WHAT YOU HAVE TO DO:
Look through the entries below and extract exactly the lines from the one containing "brown stain highlights" through the one containing "tissue: human squamous", ends included.

SUPPLIED DATA:
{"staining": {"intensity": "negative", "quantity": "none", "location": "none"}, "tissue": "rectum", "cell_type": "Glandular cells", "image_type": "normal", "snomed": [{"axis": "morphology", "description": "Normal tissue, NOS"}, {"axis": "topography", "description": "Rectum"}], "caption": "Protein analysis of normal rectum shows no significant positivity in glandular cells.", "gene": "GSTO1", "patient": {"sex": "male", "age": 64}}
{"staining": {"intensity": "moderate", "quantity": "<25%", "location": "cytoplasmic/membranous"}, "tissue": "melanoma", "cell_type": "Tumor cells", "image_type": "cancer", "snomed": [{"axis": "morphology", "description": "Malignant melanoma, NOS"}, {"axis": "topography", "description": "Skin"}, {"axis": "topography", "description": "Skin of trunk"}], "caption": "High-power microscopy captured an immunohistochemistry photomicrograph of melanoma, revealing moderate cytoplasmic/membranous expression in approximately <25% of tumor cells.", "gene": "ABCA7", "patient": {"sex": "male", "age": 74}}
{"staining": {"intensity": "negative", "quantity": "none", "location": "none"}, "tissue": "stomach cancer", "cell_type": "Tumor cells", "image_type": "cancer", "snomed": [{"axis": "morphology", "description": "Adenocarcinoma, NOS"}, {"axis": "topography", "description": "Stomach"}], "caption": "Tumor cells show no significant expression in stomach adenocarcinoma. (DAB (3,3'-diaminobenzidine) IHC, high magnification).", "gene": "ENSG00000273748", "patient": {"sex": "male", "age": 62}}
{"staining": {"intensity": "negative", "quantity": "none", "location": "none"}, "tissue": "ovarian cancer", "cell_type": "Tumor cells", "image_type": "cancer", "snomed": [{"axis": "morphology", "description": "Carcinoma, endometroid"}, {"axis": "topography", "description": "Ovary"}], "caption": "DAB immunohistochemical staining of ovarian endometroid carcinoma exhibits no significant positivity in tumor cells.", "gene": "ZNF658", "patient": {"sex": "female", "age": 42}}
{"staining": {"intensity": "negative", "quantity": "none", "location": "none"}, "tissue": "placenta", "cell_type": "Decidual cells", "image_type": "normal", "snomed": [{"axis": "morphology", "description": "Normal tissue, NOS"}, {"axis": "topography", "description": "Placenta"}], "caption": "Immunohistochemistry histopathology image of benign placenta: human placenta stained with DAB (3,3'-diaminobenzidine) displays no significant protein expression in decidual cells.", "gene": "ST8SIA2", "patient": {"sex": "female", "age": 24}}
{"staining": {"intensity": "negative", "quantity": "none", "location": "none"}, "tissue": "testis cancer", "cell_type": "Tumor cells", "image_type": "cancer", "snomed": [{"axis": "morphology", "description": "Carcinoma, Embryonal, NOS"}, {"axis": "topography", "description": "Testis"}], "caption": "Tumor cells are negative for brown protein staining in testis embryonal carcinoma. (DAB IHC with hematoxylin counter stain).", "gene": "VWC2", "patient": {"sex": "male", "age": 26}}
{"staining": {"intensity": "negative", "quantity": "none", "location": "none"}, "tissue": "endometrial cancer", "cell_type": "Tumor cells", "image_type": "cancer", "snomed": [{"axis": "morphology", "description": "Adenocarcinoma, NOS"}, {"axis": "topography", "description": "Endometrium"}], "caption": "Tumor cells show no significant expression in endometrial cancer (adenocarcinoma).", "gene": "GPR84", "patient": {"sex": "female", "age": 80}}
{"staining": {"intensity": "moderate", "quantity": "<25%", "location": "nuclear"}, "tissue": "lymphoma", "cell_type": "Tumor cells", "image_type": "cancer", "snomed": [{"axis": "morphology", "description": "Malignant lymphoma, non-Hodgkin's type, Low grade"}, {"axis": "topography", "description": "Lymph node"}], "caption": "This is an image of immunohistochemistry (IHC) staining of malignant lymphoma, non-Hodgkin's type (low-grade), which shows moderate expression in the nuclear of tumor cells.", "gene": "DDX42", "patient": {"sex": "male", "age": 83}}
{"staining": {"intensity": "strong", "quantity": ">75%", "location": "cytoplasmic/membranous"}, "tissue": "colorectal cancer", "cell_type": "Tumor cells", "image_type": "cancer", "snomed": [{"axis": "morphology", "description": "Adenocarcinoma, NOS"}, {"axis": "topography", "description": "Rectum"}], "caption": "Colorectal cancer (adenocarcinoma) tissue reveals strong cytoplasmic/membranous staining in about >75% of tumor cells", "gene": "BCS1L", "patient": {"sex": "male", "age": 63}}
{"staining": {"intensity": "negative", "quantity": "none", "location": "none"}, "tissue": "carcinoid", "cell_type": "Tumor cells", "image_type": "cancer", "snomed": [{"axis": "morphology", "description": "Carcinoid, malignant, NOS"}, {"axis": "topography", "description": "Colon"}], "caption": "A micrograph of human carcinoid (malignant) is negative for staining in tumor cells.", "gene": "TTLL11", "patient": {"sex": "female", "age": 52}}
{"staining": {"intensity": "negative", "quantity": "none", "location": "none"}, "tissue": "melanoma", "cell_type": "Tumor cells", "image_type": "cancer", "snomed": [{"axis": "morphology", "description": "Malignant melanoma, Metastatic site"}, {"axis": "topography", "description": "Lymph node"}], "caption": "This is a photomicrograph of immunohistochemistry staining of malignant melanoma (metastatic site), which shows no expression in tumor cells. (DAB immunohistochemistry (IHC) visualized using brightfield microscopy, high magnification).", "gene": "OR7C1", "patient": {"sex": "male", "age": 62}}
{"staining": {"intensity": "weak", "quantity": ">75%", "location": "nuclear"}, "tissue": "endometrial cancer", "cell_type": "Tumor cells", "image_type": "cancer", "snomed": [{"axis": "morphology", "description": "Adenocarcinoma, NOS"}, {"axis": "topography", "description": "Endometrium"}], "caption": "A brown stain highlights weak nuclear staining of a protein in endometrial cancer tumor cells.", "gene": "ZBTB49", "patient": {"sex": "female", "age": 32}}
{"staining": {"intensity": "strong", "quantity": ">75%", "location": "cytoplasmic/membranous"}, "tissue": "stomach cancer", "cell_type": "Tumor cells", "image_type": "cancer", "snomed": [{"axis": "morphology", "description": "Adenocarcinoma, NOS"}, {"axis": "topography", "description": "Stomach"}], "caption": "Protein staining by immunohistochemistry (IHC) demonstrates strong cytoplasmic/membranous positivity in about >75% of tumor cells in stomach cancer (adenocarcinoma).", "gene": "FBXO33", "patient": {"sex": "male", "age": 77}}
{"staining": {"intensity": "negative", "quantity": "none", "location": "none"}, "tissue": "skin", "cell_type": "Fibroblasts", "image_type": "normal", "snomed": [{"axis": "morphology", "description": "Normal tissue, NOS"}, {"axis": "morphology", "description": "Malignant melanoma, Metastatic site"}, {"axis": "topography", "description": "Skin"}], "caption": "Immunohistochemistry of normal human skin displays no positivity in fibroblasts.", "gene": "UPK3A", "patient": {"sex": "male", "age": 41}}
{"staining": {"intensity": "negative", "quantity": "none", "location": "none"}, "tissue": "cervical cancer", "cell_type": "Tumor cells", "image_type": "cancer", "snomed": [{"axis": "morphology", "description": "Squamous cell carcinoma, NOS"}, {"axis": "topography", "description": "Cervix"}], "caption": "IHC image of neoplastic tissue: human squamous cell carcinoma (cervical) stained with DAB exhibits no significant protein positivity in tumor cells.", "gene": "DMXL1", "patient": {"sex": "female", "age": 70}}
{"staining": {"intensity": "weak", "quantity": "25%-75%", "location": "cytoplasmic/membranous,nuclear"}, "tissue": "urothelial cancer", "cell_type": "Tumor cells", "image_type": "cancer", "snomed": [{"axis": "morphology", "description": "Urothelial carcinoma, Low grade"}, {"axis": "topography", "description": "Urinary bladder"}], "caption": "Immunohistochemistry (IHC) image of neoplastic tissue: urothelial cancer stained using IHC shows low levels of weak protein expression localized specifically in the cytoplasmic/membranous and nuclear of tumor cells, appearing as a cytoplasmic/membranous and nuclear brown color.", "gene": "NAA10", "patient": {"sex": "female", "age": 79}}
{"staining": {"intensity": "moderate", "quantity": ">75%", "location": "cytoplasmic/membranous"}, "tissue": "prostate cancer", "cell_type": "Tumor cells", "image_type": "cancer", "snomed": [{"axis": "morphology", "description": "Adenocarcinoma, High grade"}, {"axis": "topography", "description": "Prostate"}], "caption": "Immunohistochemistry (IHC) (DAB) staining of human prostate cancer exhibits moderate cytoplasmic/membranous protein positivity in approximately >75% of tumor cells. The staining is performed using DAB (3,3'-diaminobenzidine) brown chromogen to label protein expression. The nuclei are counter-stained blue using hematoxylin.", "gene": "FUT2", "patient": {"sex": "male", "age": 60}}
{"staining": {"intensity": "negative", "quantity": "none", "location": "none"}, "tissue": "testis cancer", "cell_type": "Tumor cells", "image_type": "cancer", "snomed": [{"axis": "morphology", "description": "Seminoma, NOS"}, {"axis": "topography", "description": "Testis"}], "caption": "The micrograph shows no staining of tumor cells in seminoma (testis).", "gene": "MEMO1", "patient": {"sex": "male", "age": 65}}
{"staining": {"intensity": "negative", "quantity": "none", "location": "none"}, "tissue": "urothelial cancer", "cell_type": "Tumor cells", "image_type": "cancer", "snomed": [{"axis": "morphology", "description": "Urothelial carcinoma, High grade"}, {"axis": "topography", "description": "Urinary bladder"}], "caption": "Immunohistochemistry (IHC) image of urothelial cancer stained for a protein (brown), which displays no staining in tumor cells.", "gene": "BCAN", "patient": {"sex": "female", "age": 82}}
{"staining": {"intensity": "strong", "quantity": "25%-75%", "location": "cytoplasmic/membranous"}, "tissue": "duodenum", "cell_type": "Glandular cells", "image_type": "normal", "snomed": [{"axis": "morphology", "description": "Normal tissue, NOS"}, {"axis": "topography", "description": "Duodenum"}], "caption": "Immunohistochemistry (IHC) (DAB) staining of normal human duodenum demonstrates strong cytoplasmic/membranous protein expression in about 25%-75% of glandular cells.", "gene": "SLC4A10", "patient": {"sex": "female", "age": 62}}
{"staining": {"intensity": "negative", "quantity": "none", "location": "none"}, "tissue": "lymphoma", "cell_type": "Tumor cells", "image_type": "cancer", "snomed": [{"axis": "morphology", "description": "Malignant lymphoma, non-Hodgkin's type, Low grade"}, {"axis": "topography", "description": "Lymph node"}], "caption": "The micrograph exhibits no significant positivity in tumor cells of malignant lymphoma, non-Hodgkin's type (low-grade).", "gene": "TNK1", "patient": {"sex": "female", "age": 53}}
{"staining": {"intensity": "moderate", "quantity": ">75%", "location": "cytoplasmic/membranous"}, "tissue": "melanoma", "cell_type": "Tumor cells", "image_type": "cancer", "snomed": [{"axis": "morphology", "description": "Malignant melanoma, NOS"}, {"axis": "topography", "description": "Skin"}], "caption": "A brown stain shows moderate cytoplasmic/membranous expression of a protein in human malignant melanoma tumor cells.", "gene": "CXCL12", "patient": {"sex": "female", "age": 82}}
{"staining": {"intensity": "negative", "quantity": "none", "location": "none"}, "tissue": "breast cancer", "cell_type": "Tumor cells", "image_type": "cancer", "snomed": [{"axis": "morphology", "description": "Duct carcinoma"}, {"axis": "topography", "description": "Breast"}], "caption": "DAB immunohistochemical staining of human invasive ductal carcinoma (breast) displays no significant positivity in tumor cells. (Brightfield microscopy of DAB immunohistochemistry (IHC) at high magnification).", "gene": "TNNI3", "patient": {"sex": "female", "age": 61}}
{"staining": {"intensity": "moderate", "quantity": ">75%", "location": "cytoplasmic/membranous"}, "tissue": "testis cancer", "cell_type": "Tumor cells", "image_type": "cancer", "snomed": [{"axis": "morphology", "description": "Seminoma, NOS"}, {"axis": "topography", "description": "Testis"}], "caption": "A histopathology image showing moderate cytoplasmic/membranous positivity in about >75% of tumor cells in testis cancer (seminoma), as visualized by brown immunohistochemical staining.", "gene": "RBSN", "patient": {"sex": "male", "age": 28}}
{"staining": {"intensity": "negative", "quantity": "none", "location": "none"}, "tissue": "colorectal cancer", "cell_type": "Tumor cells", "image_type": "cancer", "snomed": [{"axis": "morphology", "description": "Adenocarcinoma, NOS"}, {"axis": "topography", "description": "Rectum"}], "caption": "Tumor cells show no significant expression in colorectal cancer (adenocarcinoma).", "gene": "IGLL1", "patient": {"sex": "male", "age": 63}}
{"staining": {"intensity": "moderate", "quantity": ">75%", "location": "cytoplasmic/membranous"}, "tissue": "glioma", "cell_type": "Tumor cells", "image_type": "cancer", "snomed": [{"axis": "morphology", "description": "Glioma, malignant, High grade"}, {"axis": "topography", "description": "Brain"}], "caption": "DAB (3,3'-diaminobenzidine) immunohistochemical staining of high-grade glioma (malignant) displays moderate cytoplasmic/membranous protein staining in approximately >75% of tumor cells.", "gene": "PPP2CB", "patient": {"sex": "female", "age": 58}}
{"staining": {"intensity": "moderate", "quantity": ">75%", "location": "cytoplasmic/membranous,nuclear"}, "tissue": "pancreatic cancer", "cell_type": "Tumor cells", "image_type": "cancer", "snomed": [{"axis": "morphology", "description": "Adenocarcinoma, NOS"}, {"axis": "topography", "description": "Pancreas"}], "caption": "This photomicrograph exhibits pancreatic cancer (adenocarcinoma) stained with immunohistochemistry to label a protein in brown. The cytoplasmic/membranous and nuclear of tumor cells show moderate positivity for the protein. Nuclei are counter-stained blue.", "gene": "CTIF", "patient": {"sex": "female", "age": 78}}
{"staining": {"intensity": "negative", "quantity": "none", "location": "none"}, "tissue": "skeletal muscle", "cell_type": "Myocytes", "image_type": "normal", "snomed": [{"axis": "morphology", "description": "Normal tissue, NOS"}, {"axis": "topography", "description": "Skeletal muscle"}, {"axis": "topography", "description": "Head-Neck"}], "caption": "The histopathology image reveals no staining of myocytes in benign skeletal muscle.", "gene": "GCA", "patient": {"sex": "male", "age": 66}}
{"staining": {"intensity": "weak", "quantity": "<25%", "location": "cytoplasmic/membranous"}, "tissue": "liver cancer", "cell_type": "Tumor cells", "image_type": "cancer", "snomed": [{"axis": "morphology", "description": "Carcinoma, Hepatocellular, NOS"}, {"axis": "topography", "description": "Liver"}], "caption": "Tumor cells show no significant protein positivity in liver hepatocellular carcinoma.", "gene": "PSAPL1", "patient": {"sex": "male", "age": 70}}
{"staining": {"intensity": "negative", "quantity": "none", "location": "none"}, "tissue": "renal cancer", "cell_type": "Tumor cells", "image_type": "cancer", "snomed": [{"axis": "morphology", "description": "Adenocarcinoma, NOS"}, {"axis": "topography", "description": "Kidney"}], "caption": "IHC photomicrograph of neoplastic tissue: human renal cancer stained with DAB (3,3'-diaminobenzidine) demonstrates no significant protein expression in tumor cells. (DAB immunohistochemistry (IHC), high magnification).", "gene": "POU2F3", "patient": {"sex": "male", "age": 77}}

OUTPUT FOR THIS TASK:
{"staining": {"intensity": "weak", "quantity": ">75%", "location": "nuclear"}, "tissue": "endometrial cancer", "cell_type": "Tumor cells", "image_type": "cancer", "snomed": [{"axis": "morphology", "description": "Adenocarcinoma, NOS"}, {"axis": "topography", "description": "Endometrium"}], "caption": "A brown stain highlights weak nuclear staining of a protein in endometrial cancer tumor cells.", "gene": "ZBTB49", "patient": {"sex": "female", "age": 32}}
{"staining": {"intensity": "strong", "quantity": ">75%", "location": "cytoplasmic/membranous"}, "tissue": "stomach cancer", "cell_type": "Tumor cells", "image_type": "cancer", "snomed": [{"axis": "morphology", "description": "Adenocarcinoma, NOS"}, {"axis": "topography", "description": "Stomach"}], "caption": "Protein staining by immunohistochemistry (IHC) demonstrates strong cytoplasmic/membranous positivity in about >75% of tumor cells in stomach cancer (adenocarcinoma).", "gene": "FBXO33", "patient": {"sex": "male", "age": 77}}
{"staining": {"intensity": "negative", "quantity": "none", "location": "none"}, "tissue": "skin", "cell_type": "Fibroblasts", "image_type": "normal", "snomed": [{"axis": "morphology", "description": "Normal tissue, NOS"}, {"axis": "morphology", "description": "Malignant melanoma, Metastatic site"}, {"axis": "topography", "description": "Skin"}], "caption": "Immunohistochemistry of normal human skin displays no positivity in fibroblasts.", "gene": "UPK3A", "patient": {"sex": "male", "age": 41}}
{"staining": {"intensity": "negative", "quantity": "none", "location": "none"}, "tissue": "cervical cancer", "cell_type": "Tumor cells", "image_type": "cancer", "snomed": [{"axis": "morphology", "description": "Squamous cell carcinoma, NOS"}, {"axis": "topography", "description": "Cervix"}], "caption": "IHC image of neoplastic tissue: human squamous cell carcinoma (cervical) stained with DAB exhibits no significant protein positivity in tumor cells.", "gene": "DMXL1", "patient": {"sex": "female", "age": 70}}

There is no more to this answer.